**EXERCISE 1**
Duplicate the rows starting with the line that contains "list Pin-Konflikte: GPIO25, GPIO26" and going on through the line that contains "list Mögliche Ursachen: [162, 236, 1122, 270]", with both of those lines included.

**TEXT TO READ**

Make lawmakers take the pledge

Published 6:43 pm Saturday, June 3, 2017

By Stephen Nash

It’s a little mystery that Suffolk-area voters have almost figured out, but not quite. Why are the Realtors, the health industry, the beer wholesalers and bankers, coal operators and electric utilities shoving all that cash into the Virginia legislature?

“Puzzles plus money produce the view that the money explains the puzzles,” legal scholar Lawrence Lessig has written. “In a line: We don’t trust our government.”

Email newsletter signup

If he’s talking about you, you have lots of company. Three-quarters of American voters — nearly equal numbers in both parties — are convinced that Congress is for sale. Given its record, the Virginia legislature can’t make a credible claim to higher public confidence, either.

**Entries taken from a collection**
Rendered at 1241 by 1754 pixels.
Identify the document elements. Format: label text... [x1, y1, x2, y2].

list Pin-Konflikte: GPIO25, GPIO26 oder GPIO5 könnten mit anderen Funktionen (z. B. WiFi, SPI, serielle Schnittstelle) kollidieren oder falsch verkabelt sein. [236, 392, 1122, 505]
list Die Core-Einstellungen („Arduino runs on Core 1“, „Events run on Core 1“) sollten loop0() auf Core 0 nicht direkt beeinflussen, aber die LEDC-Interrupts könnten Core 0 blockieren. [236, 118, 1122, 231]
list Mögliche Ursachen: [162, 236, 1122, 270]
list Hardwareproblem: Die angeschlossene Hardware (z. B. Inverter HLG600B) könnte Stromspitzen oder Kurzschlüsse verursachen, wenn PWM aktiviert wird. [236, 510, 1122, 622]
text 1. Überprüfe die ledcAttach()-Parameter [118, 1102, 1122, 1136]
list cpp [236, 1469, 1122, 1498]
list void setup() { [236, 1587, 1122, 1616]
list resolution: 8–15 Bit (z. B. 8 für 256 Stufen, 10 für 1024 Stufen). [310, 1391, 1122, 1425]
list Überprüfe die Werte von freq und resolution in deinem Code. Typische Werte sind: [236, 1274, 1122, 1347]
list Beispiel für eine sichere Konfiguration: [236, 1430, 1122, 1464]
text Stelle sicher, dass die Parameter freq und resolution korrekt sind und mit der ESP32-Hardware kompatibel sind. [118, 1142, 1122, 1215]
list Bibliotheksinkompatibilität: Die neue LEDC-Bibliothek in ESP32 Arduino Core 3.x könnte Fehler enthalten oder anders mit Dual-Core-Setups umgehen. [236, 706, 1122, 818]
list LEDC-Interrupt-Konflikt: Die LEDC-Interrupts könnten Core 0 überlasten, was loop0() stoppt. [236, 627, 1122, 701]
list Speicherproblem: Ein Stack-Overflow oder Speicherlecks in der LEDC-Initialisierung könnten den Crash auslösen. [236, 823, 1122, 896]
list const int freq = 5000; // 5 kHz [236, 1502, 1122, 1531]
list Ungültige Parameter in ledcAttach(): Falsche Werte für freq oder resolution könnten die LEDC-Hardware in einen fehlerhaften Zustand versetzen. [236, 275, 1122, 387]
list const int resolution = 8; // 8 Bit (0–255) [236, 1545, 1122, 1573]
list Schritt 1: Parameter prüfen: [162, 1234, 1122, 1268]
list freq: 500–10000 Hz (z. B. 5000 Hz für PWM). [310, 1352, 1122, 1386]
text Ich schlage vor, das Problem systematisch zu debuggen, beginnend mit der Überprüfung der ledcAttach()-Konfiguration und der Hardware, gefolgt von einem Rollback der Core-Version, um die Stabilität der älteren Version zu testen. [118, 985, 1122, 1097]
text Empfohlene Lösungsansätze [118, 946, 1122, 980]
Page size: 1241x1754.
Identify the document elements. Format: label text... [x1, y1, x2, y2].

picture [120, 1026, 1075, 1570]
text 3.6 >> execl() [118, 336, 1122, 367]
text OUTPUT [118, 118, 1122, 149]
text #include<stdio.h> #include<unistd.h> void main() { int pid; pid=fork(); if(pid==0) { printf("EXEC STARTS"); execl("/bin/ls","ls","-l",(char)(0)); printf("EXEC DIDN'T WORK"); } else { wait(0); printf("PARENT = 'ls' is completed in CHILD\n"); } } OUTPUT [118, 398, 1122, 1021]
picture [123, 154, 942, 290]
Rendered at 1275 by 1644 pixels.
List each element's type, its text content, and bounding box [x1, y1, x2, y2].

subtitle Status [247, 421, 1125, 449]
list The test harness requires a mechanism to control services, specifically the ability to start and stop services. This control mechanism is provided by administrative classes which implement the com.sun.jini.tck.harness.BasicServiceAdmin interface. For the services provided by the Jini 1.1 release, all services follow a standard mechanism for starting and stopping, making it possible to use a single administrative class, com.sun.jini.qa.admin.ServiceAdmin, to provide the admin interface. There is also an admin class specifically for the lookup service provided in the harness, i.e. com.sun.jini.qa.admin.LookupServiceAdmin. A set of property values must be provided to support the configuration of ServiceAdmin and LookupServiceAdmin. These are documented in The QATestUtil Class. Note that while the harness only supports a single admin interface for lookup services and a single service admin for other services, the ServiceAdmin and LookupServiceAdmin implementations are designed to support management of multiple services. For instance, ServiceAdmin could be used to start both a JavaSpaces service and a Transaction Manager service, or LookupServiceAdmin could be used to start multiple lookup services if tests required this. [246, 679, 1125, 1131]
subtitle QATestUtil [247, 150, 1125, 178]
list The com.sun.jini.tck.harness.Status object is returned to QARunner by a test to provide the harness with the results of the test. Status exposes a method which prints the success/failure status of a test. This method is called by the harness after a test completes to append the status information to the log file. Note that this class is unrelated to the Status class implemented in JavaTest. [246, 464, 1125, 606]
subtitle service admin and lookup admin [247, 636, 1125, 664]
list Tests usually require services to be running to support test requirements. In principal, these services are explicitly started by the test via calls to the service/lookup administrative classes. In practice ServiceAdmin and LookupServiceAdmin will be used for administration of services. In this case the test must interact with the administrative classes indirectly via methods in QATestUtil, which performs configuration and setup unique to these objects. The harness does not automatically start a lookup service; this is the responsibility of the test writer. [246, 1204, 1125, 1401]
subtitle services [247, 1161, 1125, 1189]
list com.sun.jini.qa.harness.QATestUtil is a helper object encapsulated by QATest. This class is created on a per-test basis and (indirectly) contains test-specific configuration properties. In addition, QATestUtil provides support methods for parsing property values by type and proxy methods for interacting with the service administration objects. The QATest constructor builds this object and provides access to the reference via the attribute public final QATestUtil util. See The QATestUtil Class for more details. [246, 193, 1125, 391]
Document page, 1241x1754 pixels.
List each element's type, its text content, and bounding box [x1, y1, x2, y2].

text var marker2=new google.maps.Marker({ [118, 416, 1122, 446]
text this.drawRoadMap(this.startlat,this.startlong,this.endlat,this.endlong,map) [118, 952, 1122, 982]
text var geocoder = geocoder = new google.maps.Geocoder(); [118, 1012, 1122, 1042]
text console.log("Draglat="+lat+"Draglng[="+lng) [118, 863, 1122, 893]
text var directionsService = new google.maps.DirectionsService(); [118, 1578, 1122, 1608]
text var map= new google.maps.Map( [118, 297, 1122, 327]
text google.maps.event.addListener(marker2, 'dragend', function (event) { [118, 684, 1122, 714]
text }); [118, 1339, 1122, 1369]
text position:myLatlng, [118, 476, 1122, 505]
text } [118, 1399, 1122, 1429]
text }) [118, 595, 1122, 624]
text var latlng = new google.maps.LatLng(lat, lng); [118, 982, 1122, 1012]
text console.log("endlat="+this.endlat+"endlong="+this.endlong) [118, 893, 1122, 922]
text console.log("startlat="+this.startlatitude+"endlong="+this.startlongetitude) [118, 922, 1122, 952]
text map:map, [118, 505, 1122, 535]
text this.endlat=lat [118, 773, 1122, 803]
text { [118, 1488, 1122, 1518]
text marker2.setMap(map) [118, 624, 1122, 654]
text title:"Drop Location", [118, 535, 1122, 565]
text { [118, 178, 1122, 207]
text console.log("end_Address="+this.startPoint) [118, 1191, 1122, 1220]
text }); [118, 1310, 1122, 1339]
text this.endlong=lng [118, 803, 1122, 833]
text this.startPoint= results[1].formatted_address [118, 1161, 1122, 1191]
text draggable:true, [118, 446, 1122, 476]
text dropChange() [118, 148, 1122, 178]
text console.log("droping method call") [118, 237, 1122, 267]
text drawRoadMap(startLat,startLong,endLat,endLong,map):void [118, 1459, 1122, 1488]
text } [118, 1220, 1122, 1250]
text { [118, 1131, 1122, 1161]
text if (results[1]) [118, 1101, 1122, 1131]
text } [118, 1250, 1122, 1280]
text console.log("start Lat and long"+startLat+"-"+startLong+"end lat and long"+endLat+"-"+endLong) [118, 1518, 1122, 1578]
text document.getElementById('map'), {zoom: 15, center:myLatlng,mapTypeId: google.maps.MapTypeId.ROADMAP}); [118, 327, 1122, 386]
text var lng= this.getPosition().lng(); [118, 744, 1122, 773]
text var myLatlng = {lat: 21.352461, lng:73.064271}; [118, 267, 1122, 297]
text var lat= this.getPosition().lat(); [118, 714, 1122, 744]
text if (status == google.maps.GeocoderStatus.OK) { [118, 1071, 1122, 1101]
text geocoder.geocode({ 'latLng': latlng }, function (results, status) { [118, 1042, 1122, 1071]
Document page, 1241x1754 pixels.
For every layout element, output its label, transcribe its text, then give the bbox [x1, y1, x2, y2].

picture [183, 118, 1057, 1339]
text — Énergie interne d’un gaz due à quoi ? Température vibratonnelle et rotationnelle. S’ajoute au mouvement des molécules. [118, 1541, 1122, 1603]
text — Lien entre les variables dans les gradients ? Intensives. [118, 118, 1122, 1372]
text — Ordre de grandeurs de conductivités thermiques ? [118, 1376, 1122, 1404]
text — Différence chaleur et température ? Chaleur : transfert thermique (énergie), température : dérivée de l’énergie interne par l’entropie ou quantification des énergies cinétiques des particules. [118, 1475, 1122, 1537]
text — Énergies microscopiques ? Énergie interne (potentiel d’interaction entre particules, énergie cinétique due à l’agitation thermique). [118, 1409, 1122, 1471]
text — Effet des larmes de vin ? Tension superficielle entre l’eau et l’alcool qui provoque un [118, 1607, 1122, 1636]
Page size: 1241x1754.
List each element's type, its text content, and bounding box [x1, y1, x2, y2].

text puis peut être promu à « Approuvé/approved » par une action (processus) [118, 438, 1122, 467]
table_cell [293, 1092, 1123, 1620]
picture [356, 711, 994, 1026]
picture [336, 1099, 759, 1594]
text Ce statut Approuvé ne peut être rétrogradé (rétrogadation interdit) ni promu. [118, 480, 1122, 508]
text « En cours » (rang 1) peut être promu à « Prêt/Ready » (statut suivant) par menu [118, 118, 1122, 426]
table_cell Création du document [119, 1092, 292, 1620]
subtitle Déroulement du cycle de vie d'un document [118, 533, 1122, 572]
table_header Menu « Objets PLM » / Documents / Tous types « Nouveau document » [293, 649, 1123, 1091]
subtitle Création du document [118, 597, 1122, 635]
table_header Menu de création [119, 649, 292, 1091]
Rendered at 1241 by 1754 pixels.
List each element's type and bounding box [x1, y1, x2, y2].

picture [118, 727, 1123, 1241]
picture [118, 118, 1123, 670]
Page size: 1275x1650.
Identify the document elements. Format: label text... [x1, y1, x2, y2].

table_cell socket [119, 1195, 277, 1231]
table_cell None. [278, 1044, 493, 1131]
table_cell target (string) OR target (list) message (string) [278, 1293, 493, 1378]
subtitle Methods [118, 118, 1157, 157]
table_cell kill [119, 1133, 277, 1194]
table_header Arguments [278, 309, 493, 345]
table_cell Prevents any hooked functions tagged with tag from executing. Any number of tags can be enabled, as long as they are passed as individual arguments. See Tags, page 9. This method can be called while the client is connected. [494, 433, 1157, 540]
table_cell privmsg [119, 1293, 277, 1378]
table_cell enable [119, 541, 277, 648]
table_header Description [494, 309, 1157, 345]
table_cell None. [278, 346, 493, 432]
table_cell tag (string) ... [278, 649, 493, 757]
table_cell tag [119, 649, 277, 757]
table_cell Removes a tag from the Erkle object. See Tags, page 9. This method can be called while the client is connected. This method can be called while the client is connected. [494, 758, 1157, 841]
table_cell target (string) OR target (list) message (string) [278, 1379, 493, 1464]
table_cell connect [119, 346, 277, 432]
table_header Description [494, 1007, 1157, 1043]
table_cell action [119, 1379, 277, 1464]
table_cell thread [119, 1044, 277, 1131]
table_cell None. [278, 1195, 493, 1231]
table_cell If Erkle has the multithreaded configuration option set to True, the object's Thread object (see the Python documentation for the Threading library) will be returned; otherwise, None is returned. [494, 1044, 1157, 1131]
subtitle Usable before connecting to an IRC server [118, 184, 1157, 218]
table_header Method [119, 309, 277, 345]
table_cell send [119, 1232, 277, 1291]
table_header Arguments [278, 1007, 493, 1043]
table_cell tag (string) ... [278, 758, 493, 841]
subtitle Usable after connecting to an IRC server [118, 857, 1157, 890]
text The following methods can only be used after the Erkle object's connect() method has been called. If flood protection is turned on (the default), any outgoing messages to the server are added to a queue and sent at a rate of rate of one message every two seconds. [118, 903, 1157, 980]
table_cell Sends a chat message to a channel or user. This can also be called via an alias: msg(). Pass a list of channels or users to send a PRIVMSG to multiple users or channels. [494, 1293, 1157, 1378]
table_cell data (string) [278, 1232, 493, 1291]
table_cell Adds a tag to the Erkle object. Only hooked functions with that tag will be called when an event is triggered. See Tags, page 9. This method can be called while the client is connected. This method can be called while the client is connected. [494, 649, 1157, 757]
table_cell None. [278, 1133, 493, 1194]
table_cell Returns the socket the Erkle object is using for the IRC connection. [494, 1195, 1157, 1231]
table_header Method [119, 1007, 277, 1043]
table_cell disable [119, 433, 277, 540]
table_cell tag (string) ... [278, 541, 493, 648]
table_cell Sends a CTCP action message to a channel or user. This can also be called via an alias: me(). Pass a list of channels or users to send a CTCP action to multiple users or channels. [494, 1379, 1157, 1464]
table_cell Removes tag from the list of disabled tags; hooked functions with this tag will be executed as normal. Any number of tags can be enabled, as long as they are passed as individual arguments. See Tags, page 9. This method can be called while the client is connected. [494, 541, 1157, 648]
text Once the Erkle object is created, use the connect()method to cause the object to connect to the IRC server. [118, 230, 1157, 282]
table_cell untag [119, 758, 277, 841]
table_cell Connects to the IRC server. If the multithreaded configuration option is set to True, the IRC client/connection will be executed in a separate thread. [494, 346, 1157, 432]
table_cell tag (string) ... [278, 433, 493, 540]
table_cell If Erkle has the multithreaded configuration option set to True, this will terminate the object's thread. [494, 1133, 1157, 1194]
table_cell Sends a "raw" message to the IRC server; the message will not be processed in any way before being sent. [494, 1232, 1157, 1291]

**EXERCISE 2**
Summarize the opinion piece on money and the Virginia legislature in two sentences.

**CORRECT RESULT 1**
list Pin-Konflikte: GPIO25, GPIO26 oder GPIO5 könnten mit anderen Funktionen (z. B. WiFi, SPI, serielle Schnittstelle) kollidieren oder falsch verkabelt sein. [236, 392, 1122, 505]
list Die Core-Einstellungen („Arduino runs on Core 1“, „Events run on Core 1“) sollten loop0() auf Core 0 nicht direkt beeinflussen, aber die LEDC-Interrupts könnten Core 0 blockieren. [236, 118, 1122, 231]
list Mögliche Ursachen: [162, 236, 1122, 270]

**CORRECT RESULT 2**
The piece asks why Realtors, the health industry, beer wholesalers, bankers, coal operators and electric utilities are putting so much cash into the Virginia legislature, and it quotes legal scholar Lawrence Lessig's view that puzzles plus money lead people to distrust their government. Three-quarters of American voters, in nearly equal numbers from both parties, believe Congress is for sale, and the Virginia legislature cannot credibly claim higher public confidence.